Den Anrechnungsprozess verbessern
Das HRK-Projekt „MODUS – Mobilität und Durchlässigkeit stärken“ kann wichtige Unterstützung leisten, um das benötigte Portfolio zu etablieren und den gesamten Bewertungsprozess zu digitalisieren. Dies wird die gute Qualität der Lehre schützen und die Abläufe der Anrechnung erleichtern. Doch auch digitalisierte Verfahren erzeugen Aufwand. Aufwand, der allein von den Modulverantwortlichen und Prüfungsausschüssen nicht leistbar ist.

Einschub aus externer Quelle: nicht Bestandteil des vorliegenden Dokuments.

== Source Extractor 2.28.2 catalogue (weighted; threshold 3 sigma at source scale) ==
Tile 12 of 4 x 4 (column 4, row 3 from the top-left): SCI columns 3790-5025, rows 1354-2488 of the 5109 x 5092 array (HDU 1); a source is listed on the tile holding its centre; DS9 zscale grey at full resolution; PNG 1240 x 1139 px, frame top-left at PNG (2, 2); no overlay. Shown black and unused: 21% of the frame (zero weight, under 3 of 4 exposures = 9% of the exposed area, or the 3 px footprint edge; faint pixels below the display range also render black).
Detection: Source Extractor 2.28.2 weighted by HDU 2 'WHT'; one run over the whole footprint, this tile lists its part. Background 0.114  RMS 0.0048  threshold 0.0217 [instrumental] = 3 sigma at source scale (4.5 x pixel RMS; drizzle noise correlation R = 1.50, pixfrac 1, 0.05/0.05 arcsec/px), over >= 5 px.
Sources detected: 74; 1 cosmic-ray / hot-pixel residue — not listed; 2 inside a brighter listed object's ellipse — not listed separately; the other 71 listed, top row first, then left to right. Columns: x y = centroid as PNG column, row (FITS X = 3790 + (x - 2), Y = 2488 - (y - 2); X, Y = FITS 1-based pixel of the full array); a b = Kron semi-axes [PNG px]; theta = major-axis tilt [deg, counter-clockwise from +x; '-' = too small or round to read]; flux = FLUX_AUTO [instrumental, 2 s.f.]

Anrechnung gelingt somit nur, wenn die Hochschulen die entsprechenden personellen und finanziellen Ressourcen dafür bereitstellen können. Hier ist die Politik gefragt, die sich nicht aus der Verantwortung ziehen darf. Denn Anrechnung funktioniert nur als Summe aus Akzeptanz, Struktur, Digitalisierung und politischer Voraussetzung – multipliziert mit Engagement und Arbeit auf beiden Seiten: von der Hochschule wie auch von den Studierenden. Denn am Ende ist ein Studium ein einzelner Baustein in einer komplexen, individuellen Bildungsbiografie.